ECLI:NL:CRVB:2014:514
Centrale Raad van Beroep
- Hoger beroep
- Rechtspraak.nl
Beoordeling van arbeidsongeschiktheid en recht op ziekengeld in het kader van de Ziektewet
In deze zaak heeft de Centrale Raad van Beroep op 19 februari 2014 uitspraak gedaan in hoger beroep tegen een eerdere beslissing van de rechtbank Oost-Nederland. Appellante, die een uitkering ontving op basis van de Wet op de arbeidsongeschiktheidsverzekering (WAO), had haar uitkering in 2007 beëindigd gezien haar geschiktheid voor bepaalde functies. In 2011 meldde zij zich ziek vanwege verergering van haar medische klachten, waaronder artrose en fibromyalgie. Het Uitvoeringsinstituut werknemersverzekeringen (Uwv) concludeerde echter na medisch onderzoek dat er geen sprake was van toegenomen arbeidsongeschiktheid en dat appellante geschikt was voor de eerder vastgestelde functies. Het Uwv weigerde haar recht op ziekengeld per 20 juni 2011, wat leidde tot bezwaar en uiteindelijk tot deze rechtszaak.
De rechtbank had het beroep van appellante tegen het besluit van het Uwv ongegrond verklaard, en appellante ging in hoger beroep. Tijdens de zitting op 18 december 2013 werd appellante bijgestaan door haar advocaat, terwijl het Uwv niet verscheen. De Raad oordeelde dat de eerdere medische beoordelingen zorgvuldig waren uitgevoerd en dat er geen reden was om te twijfelen aan de conclusies van de verzekeringsartsen. De Raad bevestigde dat appellante op de datum in geding niet arbeidsongeschikt was voor haar maatgevende functie van telefonist/receptionist.

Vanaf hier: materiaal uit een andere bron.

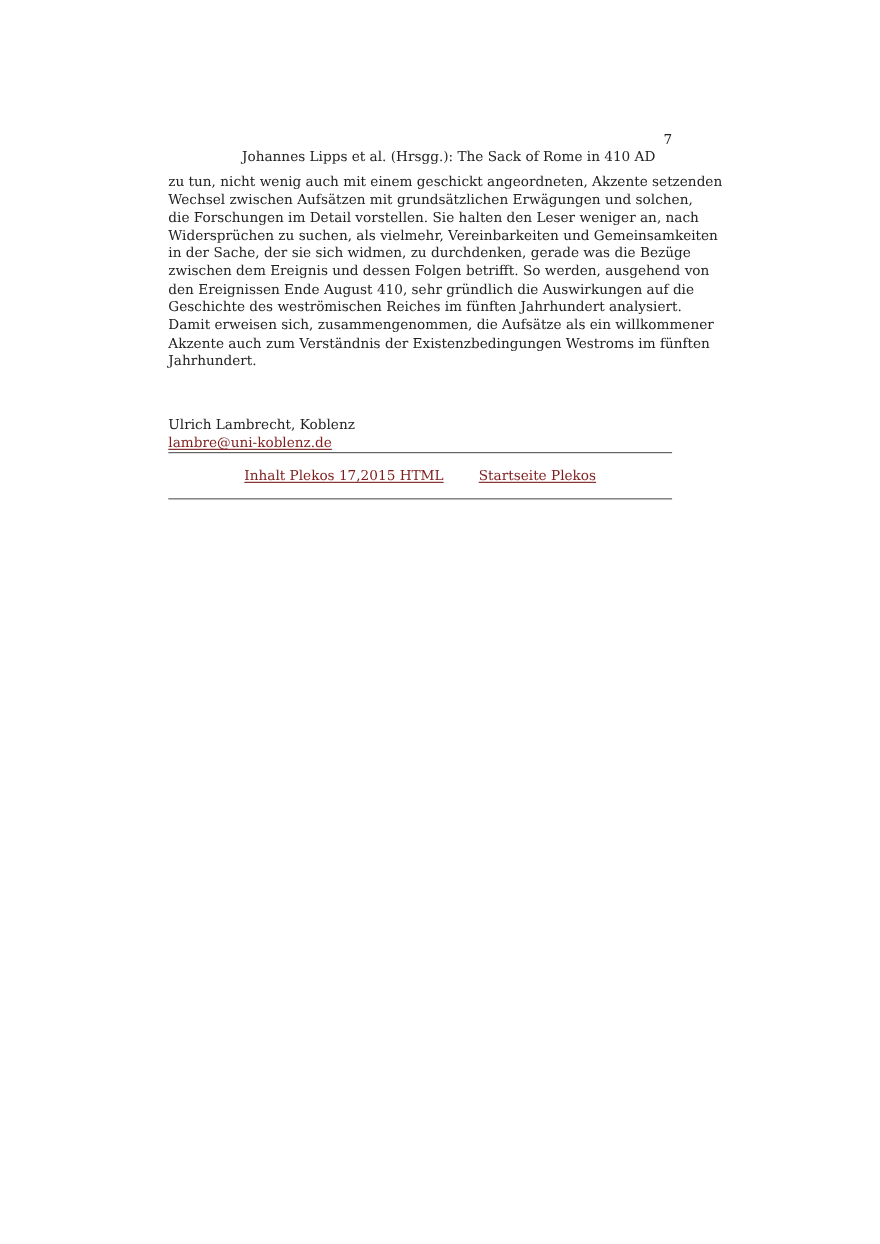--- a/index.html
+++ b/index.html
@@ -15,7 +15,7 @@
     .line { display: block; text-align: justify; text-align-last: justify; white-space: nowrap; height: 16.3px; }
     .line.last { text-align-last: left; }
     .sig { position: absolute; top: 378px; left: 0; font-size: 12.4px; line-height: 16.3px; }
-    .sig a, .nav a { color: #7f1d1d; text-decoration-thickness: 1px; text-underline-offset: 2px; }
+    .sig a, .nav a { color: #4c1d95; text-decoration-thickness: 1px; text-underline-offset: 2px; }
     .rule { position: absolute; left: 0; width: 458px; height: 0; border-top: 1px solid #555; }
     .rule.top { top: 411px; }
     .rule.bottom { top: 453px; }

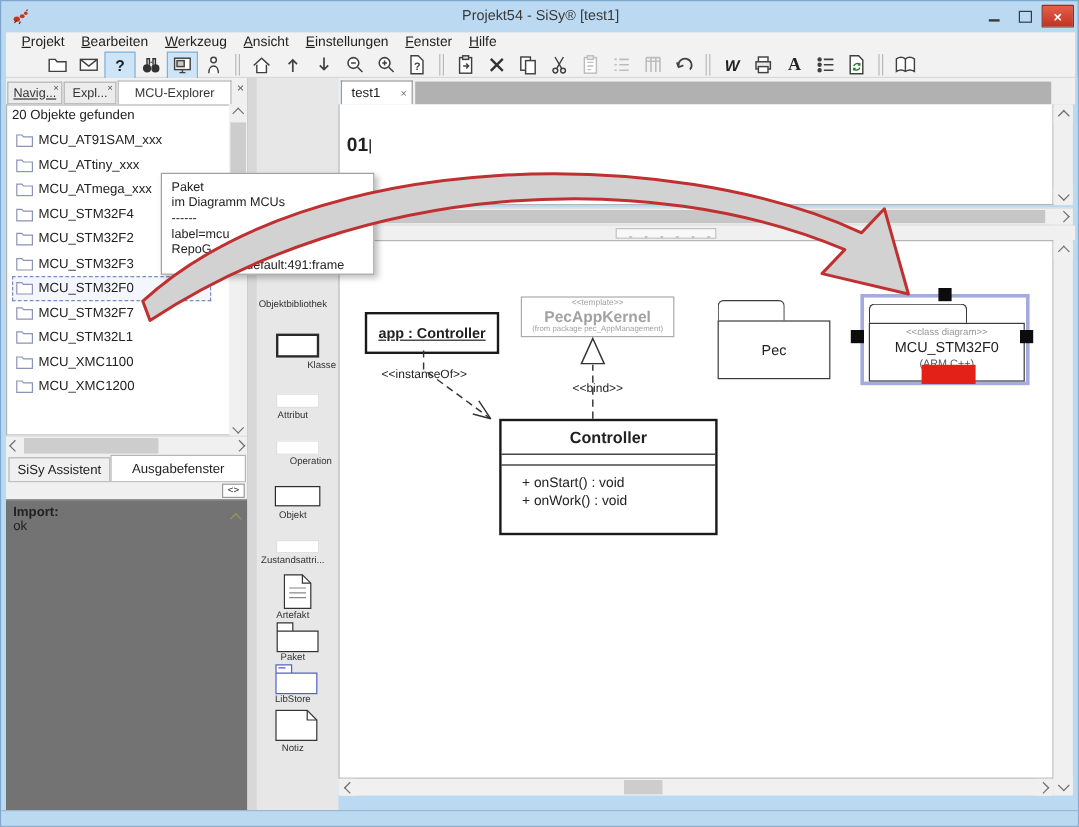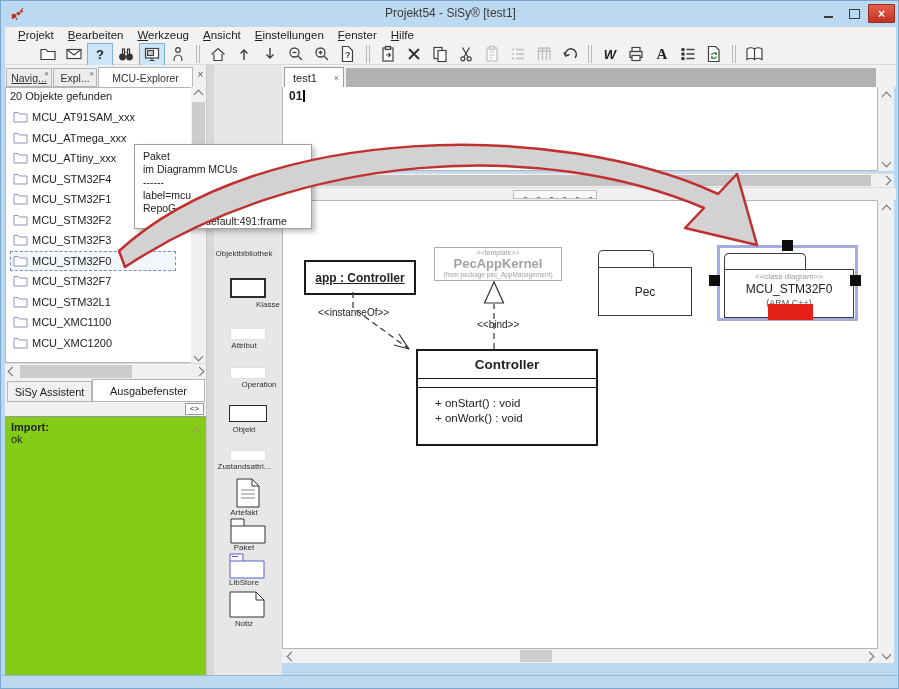--- a/index.html
+++ b/index.html
@@ -432,7 +432,7 @@
   </div>
 
   <div class="a pane" style="left:281px;top:86px;width:596px;height:84px;border-top:none;">
-    <div style="padding:2px 0 0 6px;font-size:12px;font-weight:bold;"><span>01</span><span class="caret"></span></div>
+    <div style="padding:2px 0 0 6px;font-size:16px;font-weight:bold;margin-top:24px;"><span>01</span><span class="caret"></span></div>
   </div>
   <div class="a sbar" style="left:877px;top:86px;width:16px;height:84px;">
     <div class="a sarrow" style="left:0;top:2px;width:16px;height:14px;">

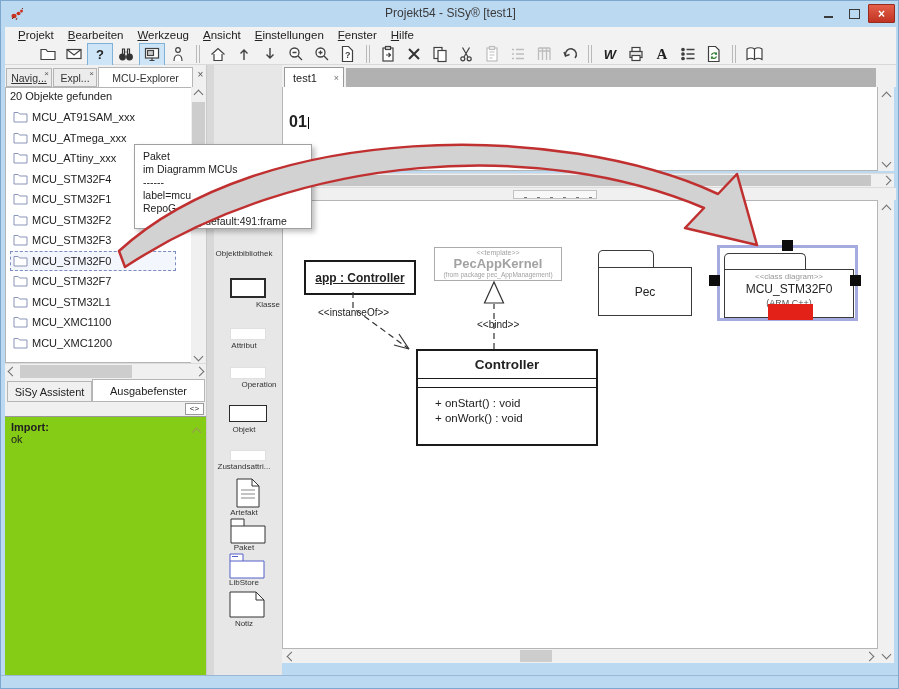--- a/index.html
+++ b/index.html
@@ -289,13 +289,13 @@
         <svg width="15" height="12" viewBox="0 0 15 12">
           <path d="M1 11V1.5h4.2L6.6 3H14v8z" fill="#fff" stroke="#8a93b8"></path>
         </svg>
+        <span>MCU_ATtiny_xxx</span>
+      </div>
+    <div class="trow">
+        <svg width="15" height="12" viewBox="0 0 15 12">
+          <path d="M1 11V1.5h4.2L6.6 3H14v8z" fill="#fff" stroke="#8a93b8"></path>
+        </svg>
         <span>MCU_ATmega_xxx</span>
-      </div>
-    <div class="trow">
-        <svg width="15" height="12" viewBox="0 0 15 12">
-          <path d="M1 11V1.5h4.2L6.6 3H14v8z" fill="#fff" stroke="#8a93b8"></path>
-        </svg>
-        <span>MCU_ATtiny_xxx</span>
       </div>
     <div class="trow">
         <svg width="15" height="12" viewBox="0 0 15 12">

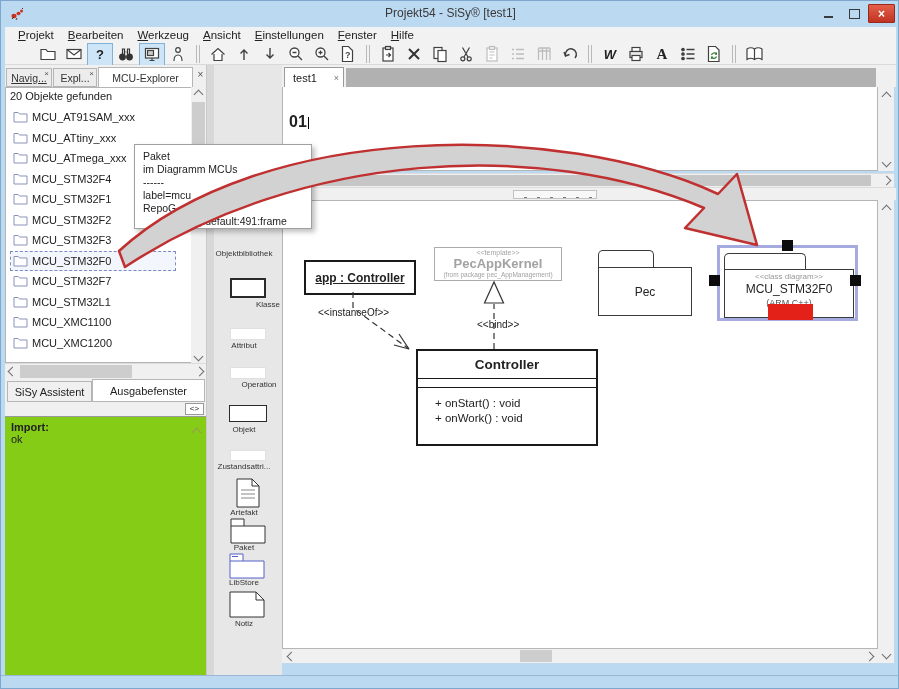--- a/index.html
+++ b/index.html
@@ -307,12 +307,6 @@
         <svg width="15" height="12" viewBox="0 0 15 12">
           <path d="M1 11V1.5h4.2L6.6 3H14v8z" fill="#fff" stroke="#8a93b8"></path>
         </svg>
-        <span>MCU_STM32F1</span>
-      </div>
-    <div class="trow">
-        <svg width="15" height="12" viewBox="0 0 15 12">
-          <path d="M1 11V1.5h4.2L6.6 3H14v8z" fill="#fff" stroke="#8a93b8"></path>
-        </svg>
         <span>MCU_STM32F2</span>
       </div>
     <div class="trow">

De Raad oordeelde dat de argumenten van appellante in hoger beroep niet nieuw waren en dat de eerdere beslissing van de rechtbank terecht was. De Raad zag geen aanleiding om een onafhankelijke deskundige te benoemen, en concludeerde dat het hoger beroep niet slaagde. De uitspraak van de rechtbank werd bevestigd, en er werd geen veroordeling in proceskosten uitgesproken.